A Murfreesboro man with over 20 years of experience in education has made his longtime dream a high-flying reality: Tim Lake is now a pilot.
Lake, 48, worked as an assistant principal of La Vergne High School for three years and at Stewarts Creek High School in Smyrna for four years. Before working as a principal, Lake also served as a teacher at Central Middle School in Murfreesboro and in the Metro Nashville School System. However, Lake, who has wanted to be a pilot since before high school, put his dream on hold in favor of practicality.
“It’s always been something that I thought I would love doing,” Lake said. “When I was younger, I couldn’t afford it. . . . That entire lifestyle, in my view, was for the rich and famous.”
Lake heard in high school that one could enter the world of aviation through the military but was told at the time that he wouldn’t be able to be a military pilot due to not having 20/20 uncorrected vision. Lake then went on to college and pursued a job in education.
However, the desire to fly struck Lake once again as a principal, and he began training to become a pilot while working at Stewarts Creek in March 2016. The pilot who instructed Lake was offering flight training in order to gain enough flight hours to qualify for an airline job. At the time, Lake was 46 and his instructor was 47.
“I thought that was hilarious, honestly, because I thought, ‘Why would they want an old guy like you?’” Lake said.
However, at the time, Lake wasn’t aware that pilots had been retiring at a staggering rate, opening the door for many ambitious pilots-to-be, including those middle-aged and older.
“It’s really come to either, ‘we’ve gotta get pilots hired quickly’ or ‘we’ve gotta park airplanes and cancel flights,’” Lake said.
According to Lake, the starting salaries for airline pilots have quadrupled within the last decade or so.
Even after researching the financial viability of being a pilot, Lake was unsure.
“All conventional wisdom would say, ‘Stay where you are. This is just a pipe dream.’ I jokingly call it my ‘mid-life crisis’ now,” Lake said.
Still, he continued on and gained his private pilot’s license in November 2016.
“Toward the end of December of 2016, the wheels kept turning, that conversation with my instructor kept going through my head and I got to a point where I was really enjoying the people I was working for less and less every day,” Lake said.
Finally, Lake decided—with the support of his family—that he would pursue aviation as a career instead of a hobby.
“My wife was definitely on board and my biggest cheerleader through all of this,” Lake said. “I thought the idea sounded absolutely crazy, and I thought that she would tell me I’d lost my mind, but she didn’t do that at all.”
In June 2017, Lake got his commercial certificate, and about a week after that, he officially quit his job.
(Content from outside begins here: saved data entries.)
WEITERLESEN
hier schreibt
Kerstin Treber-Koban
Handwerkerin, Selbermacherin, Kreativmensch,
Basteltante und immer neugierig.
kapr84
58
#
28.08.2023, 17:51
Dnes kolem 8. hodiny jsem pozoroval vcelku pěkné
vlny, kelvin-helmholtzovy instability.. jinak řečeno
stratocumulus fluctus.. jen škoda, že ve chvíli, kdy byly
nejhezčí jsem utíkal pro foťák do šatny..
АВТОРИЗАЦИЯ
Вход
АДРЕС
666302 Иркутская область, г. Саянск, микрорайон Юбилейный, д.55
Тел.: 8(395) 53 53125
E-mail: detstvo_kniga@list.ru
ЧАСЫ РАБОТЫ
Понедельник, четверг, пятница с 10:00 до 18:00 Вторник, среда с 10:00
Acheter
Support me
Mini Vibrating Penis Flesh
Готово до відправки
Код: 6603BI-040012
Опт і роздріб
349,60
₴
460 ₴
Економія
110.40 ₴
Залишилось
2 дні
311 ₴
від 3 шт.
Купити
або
Lake received his certified flight instructor certificate that summer and began working at local flight school Murfreesboro Aviation, teaching aspiring pilots until December 2018 when he was finally hired by a regional airline called Republic Airline.
While Lake was working as a certified flight instructor, he flew about 100 hours a month to gain the flight hours necessary to be hired by an airline.
“That’s a tough number to get to, and I did have to work six days a week, long hours, to get to that point,” Lake said. “But, I thought, ‘This opportunity is here right now. It may not be here tomorrow.’”
Murfreesboro Aviation General Manager Blake Tumbleson said that it was clear how hard Lake worked to achieve his dream while serving as flight instructor.
“On days when it’s raining, the weather’s bad, you can’t fly,” Tumbleson said. “Well, the rule is [if you can’t fly] you should be in the classroom with the student. You can guarantee if it was raining, Tim would be here. Maybe nobody else would be here. Maybe none of the other instructors would be here, but Tim was here.”
Lake is starting out in the right-hand seat of the aircraft he flies, with the captain in the left seat. He will be eligible for upgrade to captain in about two years and then will become viable to become a first officer at a major airline in another couple of years.
When asked what is so enticing about flying, Lake said it’s partly an appreciation for human ingenuity.
“There’s the aspect of it where you’re sort of defying physics a little bit; at least you feel like you are,” Lake said. “We’re not meant to fly. We’re not birds. But, we can get into a machine we’ve created, and we can accomplish that. We can defy gravity through the use of these machines. I just like that we’re capable of that, and I like that sense of accomplishment.”